# Your objective:
Repeat every line of the material below word for word, in the same order.

# Given records:
--

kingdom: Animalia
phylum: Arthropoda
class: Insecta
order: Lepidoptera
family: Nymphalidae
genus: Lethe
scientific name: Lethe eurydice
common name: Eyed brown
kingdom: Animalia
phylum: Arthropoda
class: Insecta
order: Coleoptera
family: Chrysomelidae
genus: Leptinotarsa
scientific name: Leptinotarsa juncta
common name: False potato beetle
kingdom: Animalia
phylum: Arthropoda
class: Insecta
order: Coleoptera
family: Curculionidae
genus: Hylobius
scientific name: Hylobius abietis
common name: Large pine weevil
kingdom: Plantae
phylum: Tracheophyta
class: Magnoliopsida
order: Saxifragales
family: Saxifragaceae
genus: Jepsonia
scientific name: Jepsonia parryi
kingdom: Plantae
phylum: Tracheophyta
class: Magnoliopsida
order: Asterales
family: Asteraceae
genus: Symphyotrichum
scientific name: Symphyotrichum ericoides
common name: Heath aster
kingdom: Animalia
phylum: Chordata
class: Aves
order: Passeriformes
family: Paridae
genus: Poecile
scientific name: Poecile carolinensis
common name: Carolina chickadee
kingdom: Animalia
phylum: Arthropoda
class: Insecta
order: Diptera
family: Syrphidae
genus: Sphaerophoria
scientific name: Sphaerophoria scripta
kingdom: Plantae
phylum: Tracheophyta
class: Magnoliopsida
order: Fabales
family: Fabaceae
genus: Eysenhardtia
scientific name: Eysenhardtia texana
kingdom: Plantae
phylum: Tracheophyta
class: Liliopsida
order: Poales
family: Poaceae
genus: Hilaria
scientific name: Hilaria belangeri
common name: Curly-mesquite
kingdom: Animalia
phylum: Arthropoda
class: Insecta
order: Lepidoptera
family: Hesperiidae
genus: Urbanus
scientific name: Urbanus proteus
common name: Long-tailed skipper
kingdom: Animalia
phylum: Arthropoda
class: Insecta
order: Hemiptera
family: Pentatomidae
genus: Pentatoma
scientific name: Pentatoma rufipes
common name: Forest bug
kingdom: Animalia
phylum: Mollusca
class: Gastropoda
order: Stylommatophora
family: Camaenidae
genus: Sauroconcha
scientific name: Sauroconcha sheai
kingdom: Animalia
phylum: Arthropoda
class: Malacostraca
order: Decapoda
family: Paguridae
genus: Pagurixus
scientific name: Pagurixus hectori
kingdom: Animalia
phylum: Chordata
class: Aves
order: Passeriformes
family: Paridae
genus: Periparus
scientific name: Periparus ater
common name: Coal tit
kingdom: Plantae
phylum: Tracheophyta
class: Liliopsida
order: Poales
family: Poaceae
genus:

--

# Solution:
kingdom: Animalia
phylum: Arthropoda
class: Insecta
order: Lepidoptera
family: Nymphalidae
genus: Lethe
scientific name: Lethe eurydice
common name: Eyed brown
kingdom: Animalia
phylum: Arthropoda
class: Insecta
order: Coleoptera
family: Chrysomelidae
genus: Leptinotarsa
scientific name: Leptinotarsa juncta
common name: False potato beetle
kingdom: Animalia
phylum: Arthropoda
class: Insecta
order: Coleoptera
family: Curculionidae
genus: Hylobius
scientific name: Hylobius abietis
common name: Large pine weevil
kingdom: Plantae
phylum: Tracheophyta
class: Magnoliopsida
order: Saxifragales
family: Saxifragaceae
genus: Jepsonia
scientific name: Jepsonia parryi
kingdom: Plantae
phylum: Tracheophyta
class: Magnoliopsida
order: Asterales
family: Asteraceae
genus: Symphyotrichum
scientific name: Symphyotrichum ericoides
common name: Heath aster
kingdom: Animalia
phylum: Chordata
class: Aves
order: Passeriformes
family: Paridae
genus: Poecile
scientific name: Poecile carolinensis
common name: Carolina chickadee
kingdom: Animalia
phylum: Arthropoda
class: Insecta
order: Diptera
family: Syrphidae
genus: Sphaerophoria
scientific name: Sphaerophoria scripta
kingdom: Plantae
phylum: Tracheophyta
class: Magnoliopsida
order: Fabales
family: Fabaceae
genus: Eysenhardtia
scientific name: Eysenhardtia texana
kingdom: Plantae
phylum: Tracheophyta
class: Liliopsida
order: Poales
family: Poaceae
genus: Hilaria
scientific name: Hilaria belangeri
common name: Curly-mesquite
kingdom: Animalia
phylum: Arthropoda
class: Insecta
order: Lepidoptera
family: Hesperiidae
genus: Urbanus
scientific name: Urbanus proteus
common name: Long-tailed skipper
kingdom: Animalia
phylum: Arthropoda
class: Insecta
order: Hemiptera
family: Pentatomidae
genus: Pentatoma
scientific name: Pentatoma rufipes
common name: Forest bug
kingdom: Animalia
phylum: Mollusca
class: Gastropoda
order: Stylommatophora
family: Camaenidae
genus: Sauroconcha
scientific name: Sauroconcha sheai
kingdom: Animalia
phylum: Arthropoda
class: Malacostraca
order: Decapoda
family: Paguridae
genus: Pagurixus
scientific name: Pagurixus hectori
kingdom: Animalia
phylum: Chordata
class: Aves
order: Passeriformes
family: Paridae
genus: Periparus
scientific name: Periparus ater
common name: Coal tit
kingdom: Plantae
phylum: Tracheophyta
class: Liliopsida
order: Poales
family: Poaceae
genus:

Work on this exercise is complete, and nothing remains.